--- WHAT YOU WILL DO ---
Present as a numbered list the lines running from the one containing "common name: stor krystalporesvamp" through the end of the records, omitting any blank lines.

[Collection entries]
+++

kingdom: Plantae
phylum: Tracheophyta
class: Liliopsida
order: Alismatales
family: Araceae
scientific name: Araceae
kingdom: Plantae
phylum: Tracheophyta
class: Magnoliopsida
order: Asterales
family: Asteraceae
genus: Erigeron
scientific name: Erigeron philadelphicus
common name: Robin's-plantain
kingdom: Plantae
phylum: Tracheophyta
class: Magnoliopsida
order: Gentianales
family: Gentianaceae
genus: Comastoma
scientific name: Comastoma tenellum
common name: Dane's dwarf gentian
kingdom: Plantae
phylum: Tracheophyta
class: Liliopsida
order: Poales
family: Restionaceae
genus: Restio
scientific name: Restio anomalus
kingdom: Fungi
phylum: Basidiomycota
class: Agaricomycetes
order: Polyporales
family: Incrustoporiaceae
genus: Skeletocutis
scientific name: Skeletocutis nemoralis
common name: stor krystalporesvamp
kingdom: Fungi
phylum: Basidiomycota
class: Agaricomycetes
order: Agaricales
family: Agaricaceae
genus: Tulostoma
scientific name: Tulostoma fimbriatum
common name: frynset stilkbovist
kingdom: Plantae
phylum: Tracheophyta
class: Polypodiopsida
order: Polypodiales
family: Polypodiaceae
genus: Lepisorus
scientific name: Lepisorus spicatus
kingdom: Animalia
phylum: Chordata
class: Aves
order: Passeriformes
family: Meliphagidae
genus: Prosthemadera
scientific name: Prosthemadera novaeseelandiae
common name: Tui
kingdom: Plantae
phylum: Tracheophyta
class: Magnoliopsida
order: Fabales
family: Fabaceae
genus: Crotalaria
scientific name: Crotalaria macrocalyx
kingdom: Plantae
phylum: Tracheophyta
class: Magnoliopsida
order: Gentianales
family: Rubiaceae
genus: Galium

+++

--- EXERCISE OUTPUT ---
1. common name: stor krystalporesvamp
2. kingdom: Fungi
3. phylum: Basidiomycota
4. class: Agaricomycetes
5. order: Agaricales
6. family: Agaricaceae
7. genus: Tulostoma
8. scientific name: Tulostoma fimbriatum
9. common name: frynset stilkbovist
10. kingdom: Plantae
11. phylum: Tracheophyta
12. class: Polypodiopsida
13. order: Polypodiales
14. family: Polypodiaceae
15. genus: Lepisorus
16. scientific name: Lepisorus spicatus
17. kingdom: Animalia
18. phylum: Chordata
19. class: Aves
20. order: Passeriformes
21. family: Meliphagidae
22. genus: Prosthemadera
23. scientific name: Prosthemadera novaeseelandiae
24. common name: Tui
25. kingdom: Plantae
26. phylum: Tracheophyta
27. class: Magnoliopsida
28. order: Fabales
29. family: Fabaceae
30. genus: Crotalaria
31. scientific name: Crotalaria macrocalyx
32. kingdom: Plantae
33. phylum: Tracheophyta
34. class: Magnoliopsida
35. order: Gentianales
36. family: Rubiaceae
37. genus: Galium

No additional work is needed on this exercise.